On the flip side, a powerful organization may come along, cut off access to college basketball except through itself, and then declare the value of a college basketball player’s labor equates to tuition, room and board. This is as nonsensical as the $100,000 Fiero, obviously. Because the value of a given basketball player is dependent entirely on the demand for him. Anecdotally speaking, it seems the actual market value for the services of a good college basketball player is something closer to tuition, room and board, plus about $100,000, give or take.

All in all, that seems like a fair price.

Even though the powerful organization (cartel) in question, the NCAA, forbids players from being paid market value for their services, it is commonly understood by fans of college basketball that these sorts of backroom deals are brokered all the time. And every now and then what’ll happen is, some clueless teenage power forward will accept a pair of shoes from a friend of the program, and there will be a big long NCAA investigation and maybe a reduction in scholarships or a postseason ban, plus some fallout.
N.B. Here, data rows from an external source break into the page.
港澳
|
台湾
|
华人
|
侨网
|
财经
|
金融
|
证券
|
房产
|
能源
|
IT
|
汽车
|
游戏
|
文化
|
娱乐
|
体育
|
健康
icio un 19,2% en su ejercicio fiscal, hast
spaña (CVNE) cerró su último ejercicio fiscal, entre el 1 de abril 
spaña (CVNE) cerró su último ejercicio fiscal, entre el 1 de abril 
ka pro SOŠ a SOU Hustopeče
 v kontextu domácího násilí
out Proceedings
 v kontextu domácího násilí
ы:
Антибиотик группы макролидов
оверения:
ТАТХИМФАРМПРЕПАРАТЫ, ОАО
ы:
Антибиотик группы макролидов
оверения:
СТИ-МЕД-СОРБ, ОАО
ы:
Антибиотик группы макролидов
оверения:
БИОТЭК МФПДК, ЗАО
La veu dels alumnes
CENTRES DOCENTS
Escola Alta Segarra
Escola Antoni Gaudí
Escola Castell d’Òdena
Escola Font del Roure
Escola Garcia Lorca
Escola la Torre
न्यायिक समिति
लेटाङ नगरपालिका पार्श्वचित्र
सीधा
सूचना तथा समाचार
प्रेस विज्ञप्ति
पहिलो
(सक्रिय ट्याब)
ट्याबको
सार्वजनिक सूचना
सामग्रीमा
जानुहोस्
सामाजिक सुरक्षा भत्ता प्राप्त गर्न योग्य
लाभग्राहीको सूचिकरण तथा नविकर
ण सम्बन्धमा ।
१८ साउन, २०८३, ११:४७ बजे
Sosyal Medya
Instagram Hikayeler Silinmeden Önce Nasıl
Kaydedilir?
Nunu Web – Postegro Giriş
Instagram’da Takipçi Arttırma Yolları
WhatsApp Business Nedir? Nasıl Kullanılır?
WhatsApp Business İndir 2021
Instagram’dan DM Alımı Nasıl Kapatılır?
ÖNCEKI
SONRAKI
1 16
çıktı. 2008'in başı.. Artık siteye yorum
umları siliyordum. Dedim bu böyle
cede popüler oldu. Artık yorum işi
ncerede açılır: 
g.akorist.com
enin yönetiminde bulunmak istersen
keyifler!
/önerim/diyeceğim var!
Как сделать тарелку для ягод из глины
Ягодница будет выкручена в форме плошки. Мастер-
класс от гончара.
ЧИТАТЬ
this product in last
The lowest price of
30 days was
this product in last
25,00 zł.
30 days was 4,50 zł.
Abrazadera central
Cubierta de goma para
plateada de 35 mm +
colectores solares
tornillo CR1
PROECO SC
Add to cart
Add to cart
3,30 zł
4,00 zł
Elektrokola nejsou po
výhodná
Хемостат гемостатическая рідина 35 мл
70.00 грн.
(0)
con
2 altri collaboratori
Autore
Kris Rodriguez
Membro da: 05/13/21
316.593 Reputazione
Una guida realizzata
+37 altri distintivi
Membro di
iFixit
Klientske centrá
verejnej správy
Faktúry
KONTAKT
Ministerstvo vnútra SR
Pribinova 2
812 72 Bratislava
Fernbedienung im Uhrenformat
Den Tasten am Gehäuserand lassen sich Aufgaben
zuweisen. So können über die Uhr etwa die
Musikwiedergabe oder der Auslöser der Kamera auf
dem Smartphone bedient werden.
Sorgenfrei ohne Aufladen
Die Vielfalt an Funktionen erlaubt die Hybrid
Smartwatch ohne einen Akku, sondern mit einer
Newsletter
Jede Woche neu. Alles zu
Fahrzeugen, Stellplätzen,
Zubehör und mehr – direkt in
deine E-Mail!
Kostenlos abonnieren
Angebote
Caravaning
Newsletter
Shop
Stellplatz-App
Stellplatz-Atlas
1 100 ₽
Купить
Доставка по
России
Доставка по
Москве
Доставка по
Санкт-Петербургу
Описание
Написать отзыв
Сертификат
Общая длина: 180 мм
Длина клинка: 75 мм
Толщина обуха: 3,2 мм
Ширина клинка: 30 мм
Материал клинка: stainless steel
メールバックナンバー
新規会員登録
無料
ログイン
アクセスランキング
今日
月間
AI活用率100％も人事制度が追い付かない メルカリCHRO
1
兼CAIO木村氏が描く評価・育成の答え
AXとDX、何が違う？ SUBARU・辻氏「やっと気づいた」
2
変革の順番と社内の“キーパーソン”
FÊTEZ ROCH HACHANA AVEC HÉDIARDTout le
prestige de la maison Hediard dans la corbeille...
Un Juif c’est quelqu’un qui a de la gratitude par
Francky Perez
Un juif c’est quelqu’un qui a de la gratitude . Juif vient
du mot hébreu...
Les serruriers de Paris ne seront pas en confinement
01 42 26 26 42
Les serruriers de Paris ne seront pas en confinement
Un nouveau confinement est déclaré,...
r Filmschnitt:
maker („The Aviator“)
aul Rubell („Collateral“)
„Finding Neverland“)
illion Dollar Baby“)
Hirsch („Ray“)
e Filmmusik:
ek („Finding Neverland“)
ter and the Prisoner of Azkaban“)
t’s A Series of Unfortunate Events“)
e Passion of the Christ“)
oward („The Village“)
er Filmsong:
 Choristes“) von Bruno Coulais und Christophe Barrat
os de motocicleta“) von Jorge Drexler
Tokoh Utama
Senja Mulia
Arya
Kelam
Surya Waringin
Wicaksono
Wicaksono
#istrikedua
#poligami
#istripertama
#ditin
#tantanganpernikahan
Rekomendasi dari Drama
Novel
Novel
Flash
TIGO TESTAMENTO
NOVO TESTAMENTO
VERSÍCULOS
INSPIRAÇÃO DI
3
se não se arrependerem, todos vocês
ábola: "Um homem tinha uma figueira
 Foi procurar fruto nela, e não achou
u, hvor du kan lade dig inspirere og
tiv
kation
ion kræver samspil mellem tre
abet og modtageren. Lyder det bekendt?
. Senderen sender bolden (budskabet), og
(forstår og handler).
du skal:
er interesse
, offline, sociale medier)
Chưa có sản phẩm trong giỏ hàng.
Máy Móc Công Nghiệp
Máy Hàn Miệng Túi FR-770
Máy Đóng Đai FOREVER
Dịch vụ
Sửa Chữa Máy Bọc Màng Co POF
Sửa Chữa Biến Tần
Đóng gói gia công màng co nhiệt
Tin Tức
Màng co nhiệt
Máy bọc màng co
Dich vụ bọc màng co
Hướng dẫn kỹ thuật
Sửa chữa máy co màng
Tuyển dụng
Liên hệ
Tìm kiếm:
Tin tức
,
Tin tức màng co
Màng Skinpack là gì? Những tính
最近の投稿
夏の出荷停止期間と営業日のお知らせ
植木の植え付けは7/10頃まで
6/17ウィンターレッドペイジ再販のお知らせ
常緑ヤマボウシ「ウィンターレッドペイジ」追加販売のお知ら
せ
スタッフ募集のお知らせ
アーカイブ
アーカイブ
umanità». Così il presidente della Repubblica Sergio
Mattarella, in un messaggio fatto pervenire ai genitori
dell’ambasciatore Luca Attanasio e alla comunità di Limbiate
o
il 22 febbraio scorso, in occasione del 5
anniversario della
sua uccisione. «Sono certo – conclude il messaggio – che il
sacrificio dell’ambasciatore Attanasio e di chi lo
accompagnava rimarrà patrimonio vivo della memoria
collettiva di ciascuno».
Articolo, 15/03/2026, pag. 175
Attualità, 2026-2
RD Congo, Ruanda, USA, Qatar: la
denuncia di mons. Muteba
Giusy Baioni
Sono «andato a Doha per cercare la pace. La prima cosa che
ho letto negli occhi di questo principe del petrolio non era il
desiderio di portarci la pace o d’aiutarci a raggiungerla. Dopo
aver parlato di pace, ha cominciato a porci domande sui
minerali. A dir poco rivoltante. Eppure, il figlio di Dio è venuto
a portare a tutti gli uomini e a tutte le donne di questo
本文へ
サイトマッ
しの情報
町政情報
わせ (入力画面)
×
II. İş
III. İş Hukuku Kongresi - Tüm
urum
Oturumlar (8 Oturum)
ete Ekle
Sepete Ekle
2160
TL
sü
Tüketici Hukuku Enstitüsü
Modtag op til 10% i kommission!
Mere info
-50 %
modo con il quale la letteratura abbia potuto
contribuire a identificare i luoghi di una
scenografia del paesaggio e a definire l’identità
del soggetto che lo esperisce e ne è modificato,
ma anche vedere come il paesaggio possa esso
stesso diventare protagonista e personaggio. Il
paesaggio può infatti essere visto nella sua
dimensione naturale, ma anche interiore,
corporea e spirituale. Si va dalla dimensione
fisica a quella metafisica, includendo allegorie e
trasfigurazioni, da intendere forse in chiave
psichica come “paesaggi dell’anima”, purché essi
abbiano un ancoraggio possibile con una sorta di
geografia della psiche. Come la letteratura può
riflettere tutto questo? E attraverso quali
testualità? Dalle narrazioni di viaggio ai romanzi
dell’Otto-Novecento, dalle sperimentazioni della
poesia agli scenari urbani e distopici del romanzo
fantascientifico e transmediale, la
This time, the FBI is raiding the homes of sports agents, and taking coaches and apparel executives to jail. There were no perps or piles of evidence sitting next to U.S. Attorney Joon H. Kim at his press conference announcing all this on Tuesday, but it was nonetheless a scene familiar to anybody who’s ever seen some cops standing next to a bunch of bricks of seized cocaine on the evening news — a show of success that doesn’t do much of anything to fix the problem.

At any point in the last 30 years, the FBI could have taken up this cause. The shady influence of shoe companies and sports agents on amateur basketball is perhaps the No. 1 worst-kept secret in American sports. It’s such an old story that when I heard these people had been arrested for accepting bribes in order to funnel players to certain sports agents, my first thought was, “Hold up, that’s illegal?”

So why do this now, as opposed to any other time since basketball shoes got popular? It’s appears the Justice Department has larger goals than scaring college basketball coaches with a handful of street rips, and by now the FBI surely knows that where a black market exists, there will always be fresh talent ready to exploit it.

It could be that the timing is right for the government to take down not just a bunch of assistant coaches and bag men, but the amateurism cartel itself, including the NCAA, whose bylaws have turned basketball talent into contraband.

The NCAA is vulnerable to legal attacks now, though at this point those attacks seem most likely to come in civil, not criminal, court. Because of the ruling in O’Bannon vs. NCAA, it is now a mater of legal precedent that the NCAA’s bylaws constitute “an unreasonable restraint of trade,” violating anti-trust laws. It is true the NCAA appealed that ruling, made by District Judge Claudia Wilken in 2013, but the NCAA’s appeal was only partially successful. Wilken’s suggestions about how to go about fixing the situation were struck down, but the anti-trust thing stuck.

So far that has not amounted to a lot as far as the players are concerned. In the form of a stipend for living expenses, they get a little more money than they used to from their schools, but they’re still trading in a suppressed market, and until that market is free, there are going to be shady dudes carrying bags full of money to impressionable teenagers. Certainly the FBI is aware of this. What it intends to do about it is unfolding as we speak.

If you find it hard to summon much outrage over a scenario that involves people being paid a fair price for their services, you surely are not alone. For all the crowing as Kim did Tuesday about how badly misled and manipulated the players and their families had been by alleged, none of this ever seemed to bother anybody in the Department of Justice until the day before yesterday.

Now, it’s Armageddon.

There’s no telling what’s going to be left of college hoops once Kim and the FBI get done with it, but if those agencies are as dedicated as they say they are to smoking out every last crook in amateur basketball, it’s difficult to imagine something as flimsy as the NCAA’s self-appointed status as keepers of the game withstanding the onslaught.

Because as long as there is still a black market for basketball players, all this amounts to is drugs on the table.